The name derives from the French word Chamois (buff). A small mountain village located at over 1800 meters high, surrounded by woods and pastures, in the middle valley of the Matterhorn, Chamois is the highest located town in the whole Val d'Aosta and can be reached only on foot, by air or by cable car starting from Buisson. It features typical homes of wood and stone, and the town is crossed by narrow streets and offers a temperate climate. In Chamois one lives in contact with mother nature in the most total peace and in Winter, the great skiing facilities offer different degrees of difficulty. From the village square, overlooked by the church, the Town Hall, the cable car and ski lifts stations, branch out paths that lead to the surrounding villages. Even though traces of prehistoric settlements have been found in the area, it seems that the first human settlements here were in Roman and pre-Roman times and probable only in the late Middle Ages, there was a permanent population. It was a fief of the Lords of Challant-Montjovet, unlike other nearby areas of Valtournenche, that were subject to the Challant-Cly. The wife of Challant François, Baron de Chatillon, sheltered in Chamois to escape from the troops of Louis XIV, when they invaded the Val d'Aosta, but only for a short while, as she was taken hostage by the commander of the French and deported back to Chatillon. In the XVIII century Chamois was ceded to the Cly and in 1751, it became independant with a census by the feudal baron of Cly. In the second half of the century public schools were founded and the following years the inhabitants of Chamois continued to promote the education of the people.
Not to miss:
The Chapel Corgnolaz, restored in 1632, the original building gave way to a larger church, consecrated in 1707. The latter, dedicated to Saint Pantaleone, was rebuilt in 1838. It features a single rectangular nave with an apse and a tower equipped with four bells. Inside it preserves a wooden altar in Baroque style dating from the XVIII, carved, painted and partially gilded, from the old church of Torgnon. The altar features statues of saints and the Madonna and Child. In the small museum of the parish, there is a cross of the XV century and a silver chalice of 1614. The adjoining rectory was built in 1844.

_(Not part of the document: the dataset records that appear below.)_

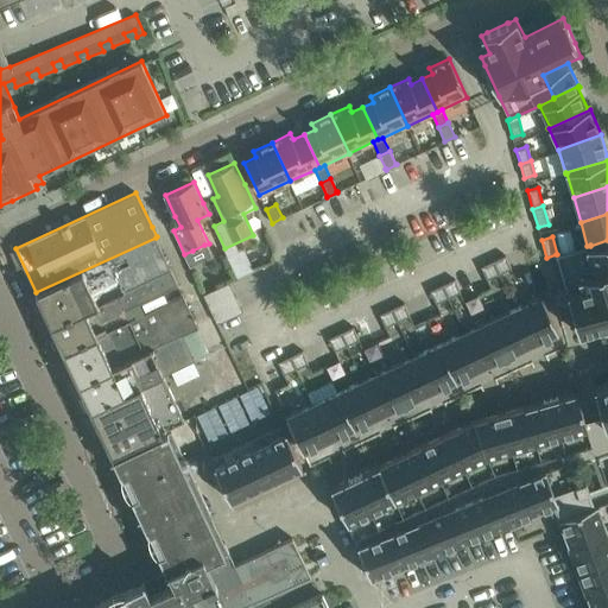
[(178,285),(171,270),(156,238),(36,292),(90,410),(164,375),(195,361),(183,335),(198,328),(183,296),(162,305),(128,321),(125,310),(178,285)]
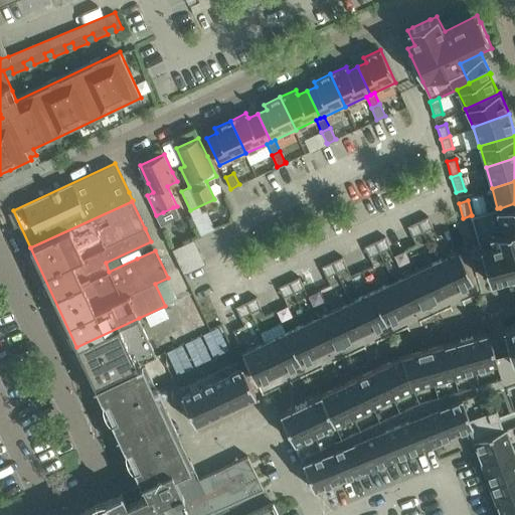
[(514,203),(500,208),(501,208),(510,206),(514,223),(514,203)]
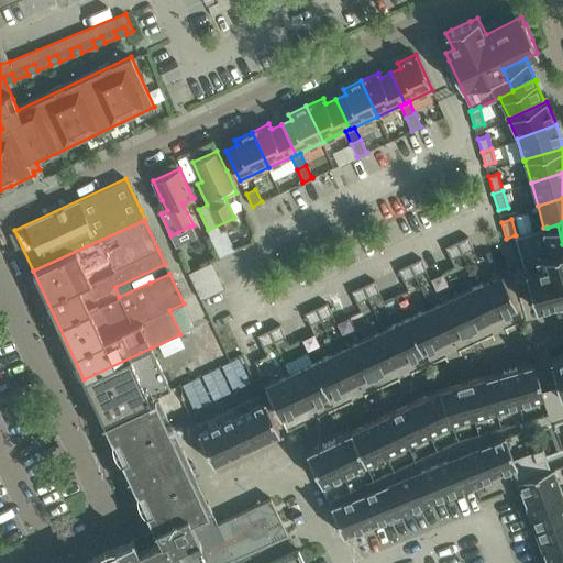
[(533,300),(536,309),(554,304),(556,312),(562,310),(562,244),(558,225),(548,228),(547,228),(547,227),(543,228),(516,235),(515,235),(519,251),(522,250),(523,254),(520,255),(527,278),(532,300),(533,300)]
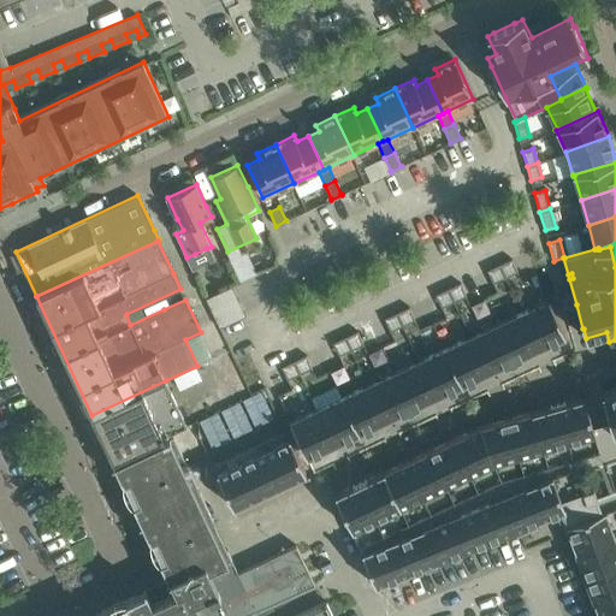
[(507,278),(519,272),(513,259),(499,265),(507,278)]
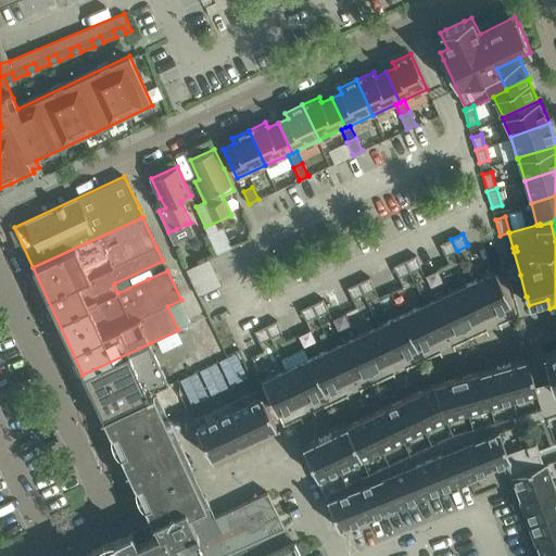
[(445,256),(457,251),(451,239),(440,244),(445,256)]
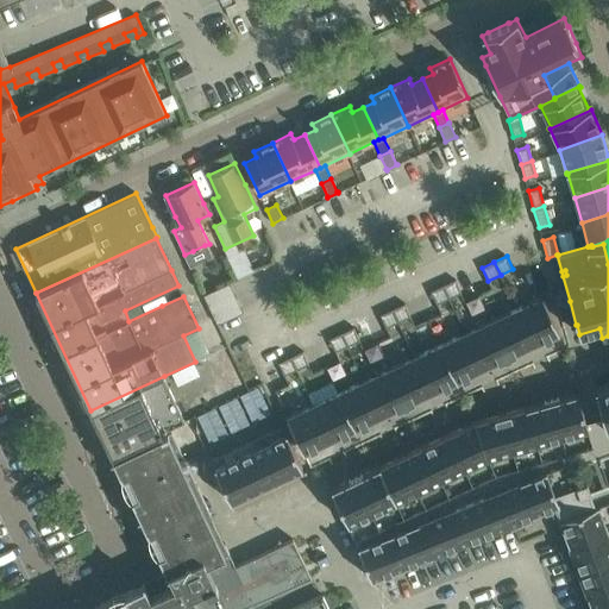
[(450,299),(462,293),(456,281),(456,280),(444,286),(450,299)]
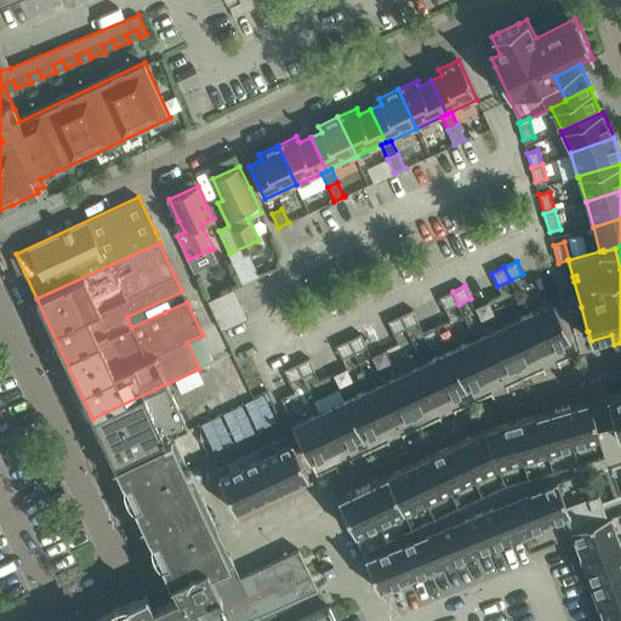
[(241,303),(234,288),(208,301),(215,315),(241,303)]
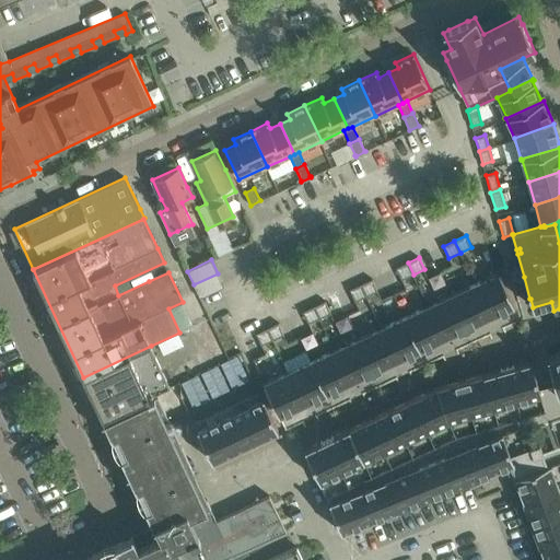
[(401,280),(413,275),(408,263),(396,268),(397,268),(401,280)]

The Chapel of Notre Dame de la Pitie in Suiss, built in 1707, was destroyed following a landslide and rebuilt in 1931. It preserves an ancient wooden statue carved and painted, depicting the Pietà, dating to the period between the XVI and the XVIII century and a painting of the period between the XVIII and XIX centuries depicting the Holy Trinity.

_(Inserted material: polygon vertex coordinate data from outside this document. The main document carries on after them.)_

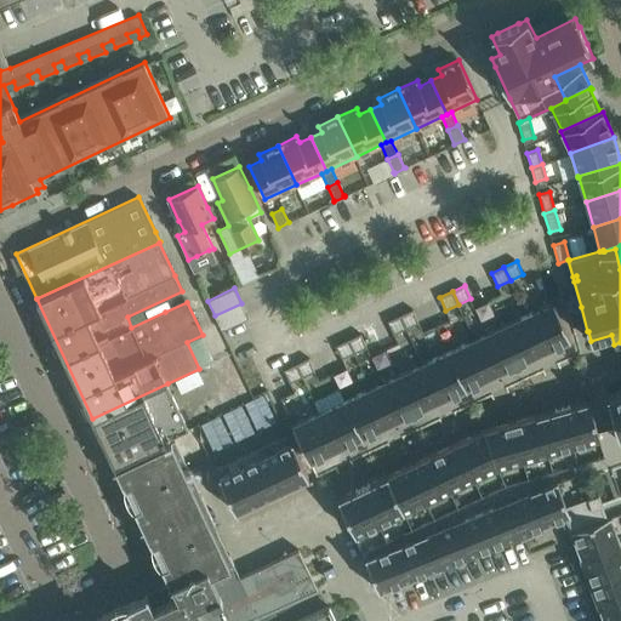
[(570,340),(553,302),(527,314),(543,352),(570,340)]
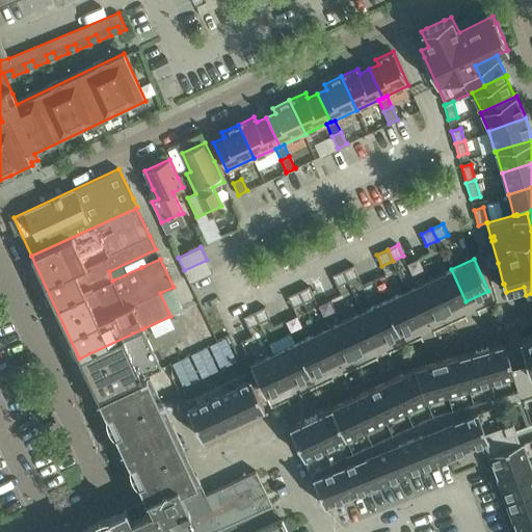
[(213,272),(207,260),(184,270),(190,284),(213,272)]
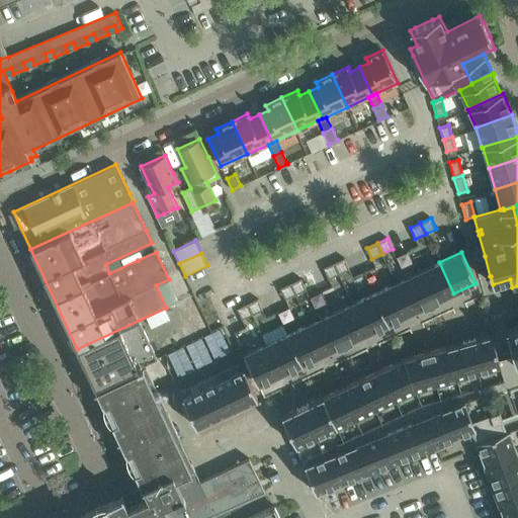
[(339,274),(349,269),(344,259),(345,258),(344,258),(334,263),(339,274)]
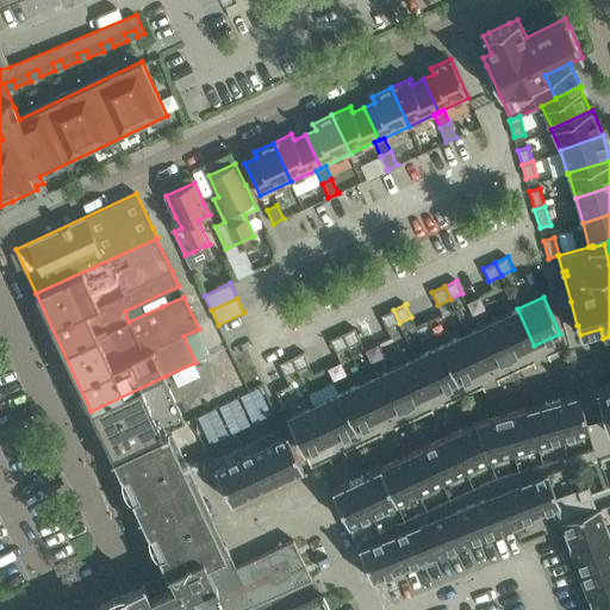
[(534,346),(517,309),(492,321),(509,358),(534,346)]
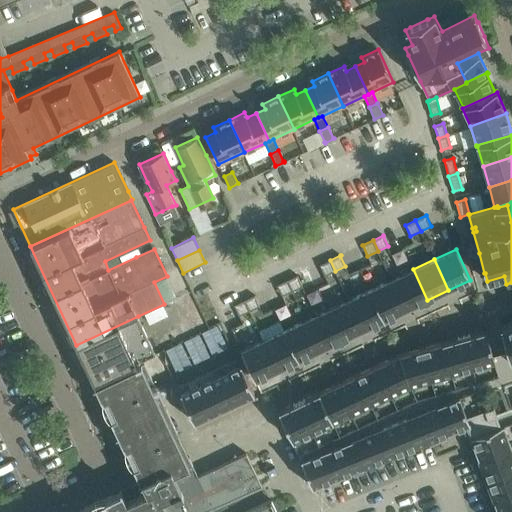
[(320,265),(325,276),(335,271),(330,260),(319,265),(320,265)]
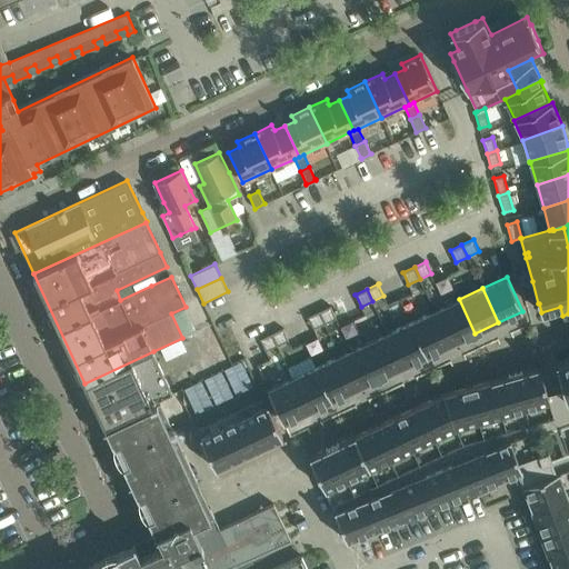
[(475,333),(459,299),(435,310),(451,345),(475,333)]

The mill in Crepin, built in 1834 with an attached chapel du Mont Tabor in 1856. It is located near a stream and features a circular plan and was built on the ruins of a previous structure
The Chapel of Moulins, consecrated to the Trinity, built in 1691 and restored in 1880. It lies hidden among the larches, a few meters from the bridge over the stream Chamois
The Lake of Lod, located near to the village, is a small lake in the countryside.
Various ancient houses, the oldest of which dates from 1654.